# Общий раздел > Чувства > Личность и её черты >  Самовнушение

## Asteriks

*Существует много подтверждений феномена самовнушения. Можно ли внушить себе что-то настолько, чтобы он стало реальностью?*

----------


## BiZ111

под действием препаратов можно конечно, так и делают все эти маги и прочая шушера, сколько раз разоблачали их всех

----------


## Asteriks

Описываются случаи излечения болезней после применения обычных витаминов. Когда больным говорилось, что они принимают новейшие препараты, а вместе них - пустышки. Психология внушения и самовнушения срабатывала. 
Подобным способ лечила головную боль у своих учеников.  Болит голова, а у меня аскорбинка припасена. "Вот тебе очень хорошая таблетка, выпей её и голова тут же пройдёт!" (Потому что дать настоящую таблетку ребёнку нельзя! Вдруг навредишь?) И помогало.  НО: дети маленькие, верят слову.

----------


## Akasey

конечно работает, и не только в самовнушении, а ещё во многих других местах

----------


## Asteriks

Сила мысли - чем её измерить? Если подпитывать в себе одну и ту же мысль, можно убедить себя так, что вряд ли кто переубедит. И окружающие будут удивляться и у виска крутить, а человек на своём будет настаивать, словно слепой.
А на практике? Я самая обаятельная и привлекательная! Срабатывает? Срабатывает. Если изменить своё отношение к миру, то как следствие изменится и отношение окружающих к тебе.

----------


## Irina

Я всегда внушаю себе хорошие мысли, очень помогает. Плохие гоню прочь - иначе беду накличешь.

----------


## Banderlogen

Есть такое, работает.
Не в ту сторону только часто. 

Мне вот даже плацебо однажды помогло.

----------


## Asteriks

> Мне вот даже плацебо однажды помогло.


А что это такое? Может, ещё кому поможет?))

----------


## vova230

Плацебо - пустышка.
К примеру таблетка из нейтрального (мел, глюкоза) или полезного (витамины) вещества, которое используя эффект самовнушения приводит к эффекту вызываемого лекарственным средством, но само лекарством не является.

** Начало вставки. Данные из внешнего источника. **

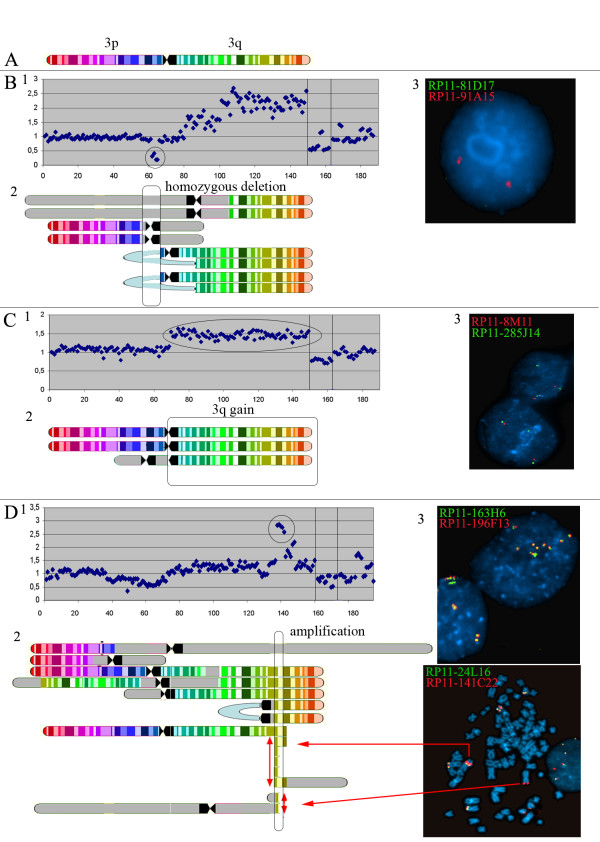
Array-CGH profiles and mpFISH of three cancer cell lines displaying different chr3 aberrations. A. Colour coding of banding pattern on the chr3 ideogram. B. Detection of homozygous deletion at 3p12-p13 in U2020. B1. Array-CGH detection of homozygous deletion (circle on the plot) (ANILFR ± 1 sd; 0.28 ± 0.1 as shown in Table 1). See for chart description legend to Fig 3. B2. Schematic representation of chr3 segments on the rearranged chromosomes according to mpFISH results. Grey parts represent translocation partners from other chromosomes. Blue loops show fusion between fragments. Rectangle box marks the chr3 region, corresponding to a homozygous deletion (0 copy number), missing in all rearranged chromosomes. Each piece from chr3 corresponds to the colour code given in A. B3. Interphase mpFISH visualizing the homozygous deletion. Probes RP11-91A15 (red) and RP11-81D17 (green) represent the region 3p11 outside and 3p12.2 within homozygous deletion, respectively. C. Terminal 3q gain in UOK125 using array-CGH (ANILFR ± 1 sd; 1.46 ± 0.08) (C1), metaphase mpFISH (C2) and interphase mpFISH (C3) (3 copies of 3q). The general layout follows the structure described for Fig 5B highlighting 3q gain of 3 copy number. On C3 RP11-8M11 (2 red signals on each nucleus) and RP11-285J14 (3 green signals on each nucleus) are located at 3p12.1 and 3q11.2 respectively. D. Amplification at 3q26 in HONE1 detected by array-CGH (ANILFR ± 1 sd; 2.81 ± 0.05) (D1), metaphase mpFISH (D2) and interphase mpFISH (D3) (13 copies). The general layout follows the structure described for Fig 5B. Arrows on D2 indicate duplication cycles within the amplified region. Interphase FISH image shows higher amplification of region at 173.25 Mb (RP11-163H6; green signals) compared to region at 173.65 Mb (RP11-196F13; red) within 3q26.31. On metaphase mpFISH image red signal corresponds to RP11-141C22 at 170.36 Mb, green signal corresponds to RP11-24L16 at 169.69 Mb within 3q26.2. Red arrows show amplified loci on rearranged chromosomes corresponding to our schematic representation on D2.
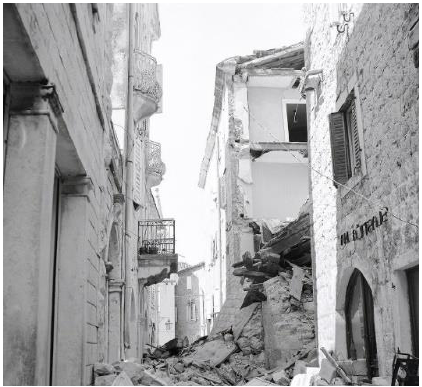
Figure 1. Colapse of row houses in urban environment (Kotor).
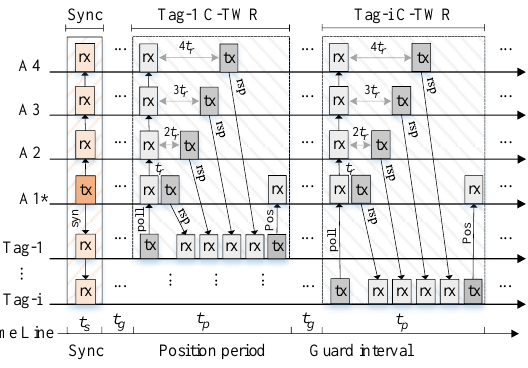
Figure 1. The schematic diagram of the positioning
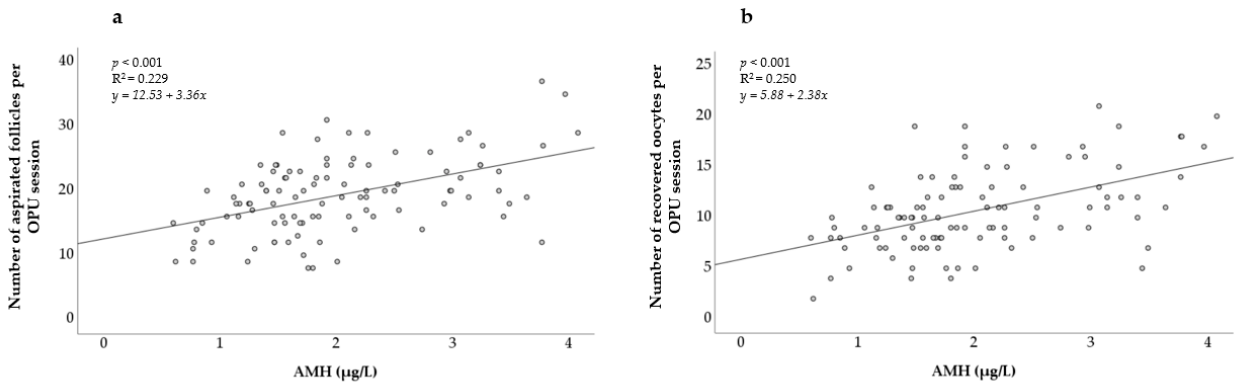
Figure 1. Association between AMH concentration and ( a ) number of aspirated follicles; ( b ) number of recovered oocytes. AMH = Anti-Müllerian hormone. R 2 = coefficient of determination.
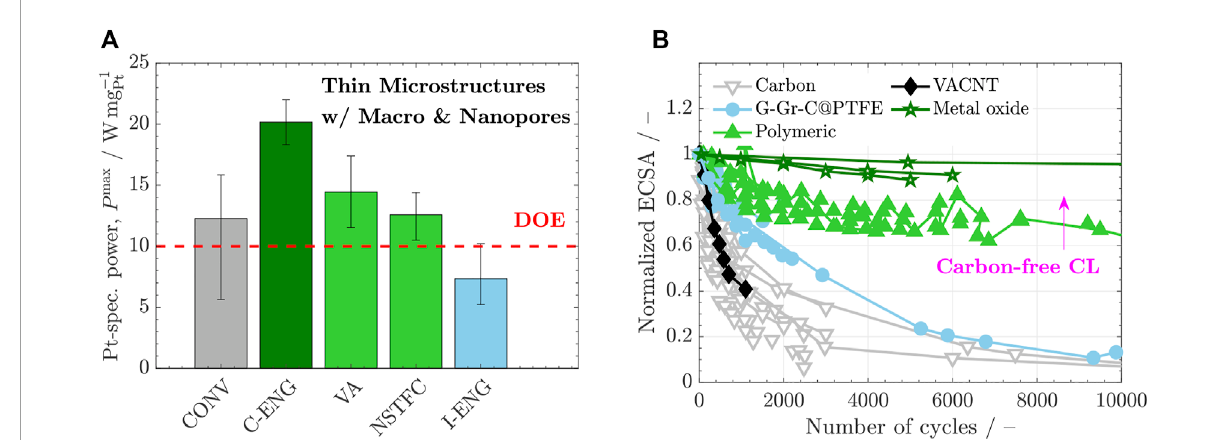
FIGURE 1 (A) Peak power per Pt miligram, P max , achieved with different cathode CL designs: CONV, conventional CLs with solid (Vulcan) and nanoporous (e.g., KetjenBlack) carbon supports prepared by different techniques (e.g., airbrush or electrospraying) (Orfanidi et al., 2017; Garsany et al., 2018; Conde et al., 2019; Talukdar et al., 2019; Cui et al., 2021); CONV-ENG, conventional CLs with engineered or modified nanoporous supports (Yarlagadda et al., 2018; Ramaswamy et al., 2020); VA, CLs with vertically aligned supports covered by ionomer (i.e., based on Middelman’s ideal microstructure) (Murata et al., 2014; Xia et al., 2015; Meng et al., 2022); NSTFC, ionomer-free nanostructured thin film catalysts Debe (2012); Debe et al. (2011); Debe (2011); Debe et al. (2006); Ostroverkh et al. (2019); ION-ENG, CLs with engineered or modified ionomer distributions (e.g., a combination of ionomer nanofibers and conventional microstructures with reduced ionomer content) (Zhang and Pintauro, 2011; Borup and Weber, 2019; Sun et al., 2019; Yoshino et al., 2020). The 2020 DOE target, P ≈ 10 W mg − 1 , is indicated by a red dashed line. Baseline Pt operating conditions: air/H 2 , temperature, T = 70 − 80 ° C, relative humidity, RH = 1, cathode back pressure, p c = 150 kPa( abs ). (B) Normalized ECSA with respect to BOL as a function of the number of cycles in ASTs for different catalyst supports: Carbon, CLs supported on conventional carbon nanoparticles ((Babu et al., 2021) and other references included herein); G-Gr-C@PTFE, CLs supported on either graphitized carbon, graphene or PTFE-doped carbon nanoparticles (Wang et al., 2019; Babu et al., 2021; Pushkareva et al., 2021); VACNT, CLs based on vertically aligned carbon nanotubes covered by ionomer (Murata et al., 2014; Meng et al., 2022); Polymer, CLs based on polymer whiskers without (e.g., NSTFC (Debe et al., 2006; Debe, 2011; Debe et al., 2011; Debe, 2012; Ostroverkh et al., 2019)) and with (Xia et al., 2015) ionomer films;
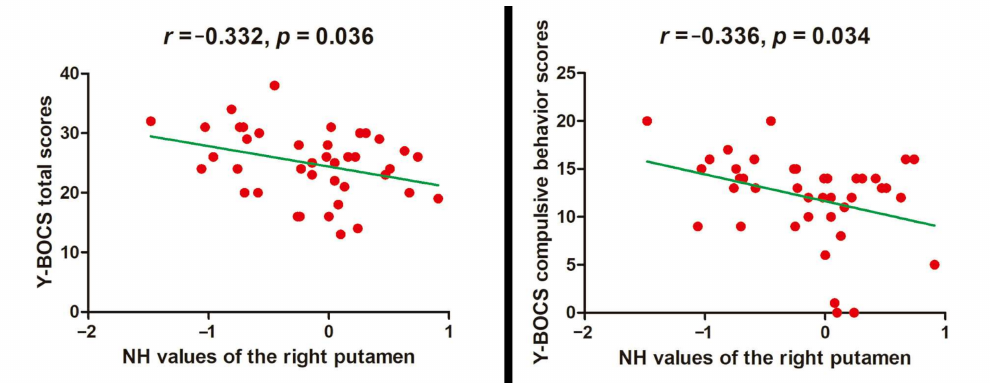
Figure 3. Relationship between NH values and clinical characteristics in OCD. NH = network homo- geneity, OCD = obsessive–compulsive disorder, Y-BOCS = Yale–Brown Obsessive–compulsive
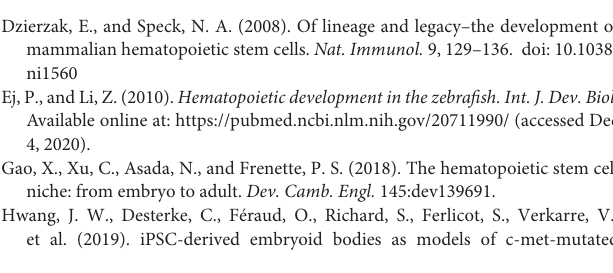
Supplementary Figure 1 | Canonical correlation with batch correction between the two fetal kidneys process in single cell transcriptome. (A) Factorial map showing superposition of the cells from the respective kidneys. During normalization of the transcriptome, a canonical correlation normalization was applied between the cells of the 2 kidneys, the factorial map showed that cells from each kidney were well spread on this map with a good overlapping. (B) Profile of the shared correlation strength between the respective kidneys (30 dimensions); tSNE plot post canonical correlation on the merged 2 kidneys. (C) t-SNE dimension reduction of single cell transcriptome from human fetal kidney after batch correction, cells from each kidney (respectively green and red) are plotted with t-SNE dimension reduction algorithm and their distribution in the map confirmed a good batch correction during the analyses (canonical correlation with Seurat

Вот так примерно, надеюсь объяснил понятно.

----------


## Asteriks

*Для самовнушения предлагаю прочитать вот эту статью из Интернета. Возможно, кому-то пригодится для решения личных проблем.*

Обстоятельства и мы
ludmjla 20.04.2010 ·
Пришла к отцу молодая девушка и говорит:
- Отец, я устала, у меня такая тяжелая жизнь, такие трудности и проблемы, я все время плыву против течения, у меня нет больше сил… Что мне делать?
Отец вместо ответа поставил на огонь 3 одинаковых кастрюли с водой, в одну бросил морковь, в другую положил яйцо, а в третью насыпал зерна кофе. Через некоторое время он вынул из воды морковь и яйцо и налил в чашку кофе из 3 кастрюли.
- Что изменилось? - спросил он свою дочь.
- Яйцо и морковь сварились, а зерна кофе растворились в воде - ответила она.
- Нет, дочь моя, это лишь поверхностный взгляд на вещи. Посмотри - твердая морковь, побывав в кипятке, стала мягкой и податливой. Хрупкое и жидкое яйцо стало твердым. Внешне они не изменились, они лишь изменили свою структуру под воздействием одинаковых неблагоприятных обстоятельств - кипятка. Так и люди - сильные внешне могут расклеиться и стать слабаками там, где хрупкие и нежные лишь затвердеют и окрепнут…
- А кофе? - спросила дочь
- О! Это самое интересное! Зерна кофе полностью растворились в новой враждебной среде и изменили ее - превратили кипяток в великолепный ароматный напиток. Есть особые люди, которые не изменяются в силу обстоятельств - они изменяют сами обстоятельства и превращают их в нечто новое и прекрасное, извлекая пользу и знания из ситуации…

(Из интернета)

----------


## Irina

Не так давно пришла к мысли. что человек может себе внушить практически всё - начиная от болезни и заканчивая любовью. И как потом отличить реальное от вымышленного и самовнушенного, не знаю.

----------


## ПаранойА

Я могу много себе внушить. В школе очень часто этим пользовалась  Простым самовнушением поднимала себе температуру.
Внушением можно влюбится. Просто тебе кто-то постоянно напоминает о человеке, которые тебе даже может быть и не нравится и ты со временем начинаешь понимать, что нравиться. И ужа дальше вступает самовнушение. И вот чуть ли не влюбляешься)

----------